Bounding box entries:
——————
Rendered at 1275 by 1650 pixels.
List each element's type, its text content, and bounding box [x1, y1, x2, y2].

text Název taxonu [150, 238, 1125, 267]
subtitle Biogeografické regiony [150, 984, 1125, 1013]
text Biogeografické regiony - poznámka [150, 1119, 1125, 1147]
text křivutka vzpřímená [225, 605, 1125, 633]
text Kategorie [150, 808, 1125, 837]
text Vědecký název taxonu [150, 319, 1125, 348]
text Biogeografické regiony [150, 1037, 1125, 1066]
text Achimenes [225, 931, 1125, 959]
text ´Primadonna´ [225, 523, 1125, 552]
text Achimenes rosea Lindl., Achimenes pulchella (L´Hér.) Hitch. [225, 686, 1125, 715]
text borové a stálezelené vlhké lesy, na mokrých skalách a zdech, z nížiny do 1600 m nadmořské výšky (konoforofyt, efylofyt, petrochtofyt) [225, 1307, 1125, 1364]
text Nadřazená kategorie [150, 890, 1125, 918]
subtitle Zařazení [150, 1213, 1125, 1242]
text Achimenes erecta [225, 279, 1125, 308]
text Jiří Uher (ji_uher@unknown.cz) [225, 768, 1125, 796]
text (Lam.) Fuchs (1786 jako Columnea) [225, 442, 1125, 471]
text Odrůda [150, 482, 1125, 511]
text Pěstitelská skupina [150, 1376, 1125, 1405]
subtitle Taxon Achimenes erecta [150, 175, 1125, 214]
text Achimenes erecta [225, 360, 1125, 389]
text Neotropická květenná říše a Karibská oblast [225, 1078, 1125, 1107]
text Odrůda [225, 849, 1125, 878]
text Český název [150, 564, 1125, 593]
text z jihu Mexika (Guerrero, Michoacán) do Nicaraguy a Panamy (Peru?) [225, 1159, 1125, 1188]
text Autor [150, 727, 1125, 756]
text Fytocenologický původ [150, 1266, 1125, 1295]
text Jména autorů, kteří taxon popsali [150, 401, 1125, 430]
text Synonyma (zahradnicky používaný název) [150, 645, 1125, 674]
——————
> [DESCRIPTION OF THE TASK]:
Please render every line of the items above as a numbered list, leaving out any blank lines.

> [SOLUTION TO THE EXERCISE]:
1. Rendered at 1275 by 1650 pixels.
2. List each element's type, its text content, and bounding box [x1, y1, x2, y2].
3. text Název taxonu [150, 238, 1125, 267]
4. subtitle Biogeografické regiony [150, 984, 1125, 1013]
5. text Biogeografické regiony - poznámka [150, 1119, 1125, 1147]
6. text křivutka vzpřímená [225, 605, 1125, 633]
7. text Kategorie [150, 808, 1125, 837]
8. text Vědecký název taxonu [150, 319, 1125, 348]
9. text Biogeografické regiony [150, 1037, 1125, 1066]
10. text Achimenes [225, 931, 1125, 959]
11. text ´Primadonna´ [225, 523, 1125, 552]
12. text Achimenes rosea Lindl., Achimenes pulchella (L´Hér.) Hitch. [225, 686, 1125, 715]
13. text borové a stálezelené vlhké lesy, na mokrých skalách a zdech, z nížiny do 1600 m nadmořské výšky (konoforofyt, efylofyt, petrochtofyt) [225, 1307, 1125, 1364]
14. text Nadřazená kategorie [150, 890, 1125, 918]
15. subtitle Zařazení [150, 1213, 1125, 1242]
16. text Achimenes erecta [225, 279, 1125, 308]
17. text Jiří Uher (ji_uher@unknown.cz) [225, 768, 1125, 796]
18. text (Lam.) Fuchs (1786 jako Columnea) [225, 442, 1125, 471]
19. text Odrůda [150, 482, 1125, 511]
20. text Pěstitelská skupina [150, 1376, 1125, 1405]
21. subtitle Taxon Achimenes erecta [150, 175, 1125, 214]
22. text Achimenes erecta [225, 360, 1125, 389]
23. text Neotropická květenná říše a Karibská oblast [225, 1078, 1125, 1107]
24. text Odrůda [225, 849, 1125, 878]
25. text Český název [150, 564, 1125, 593]
26. text z jihu Mexika (Guerrero, Michoacán) do Nicaraguy a Panamy (Peru?) [225, 1159, 1125, 1188]
27. text Autor [150, 727, 1125, 756]
28. text Fytocenologický původ [150, 1266, 1125, 1295]
29. text Jména autorů, kteří taxon popsali [150, 401, 1125, 430]
30. text Synonyma (zahradnicky používaný název) [150, 645, 1125, 674]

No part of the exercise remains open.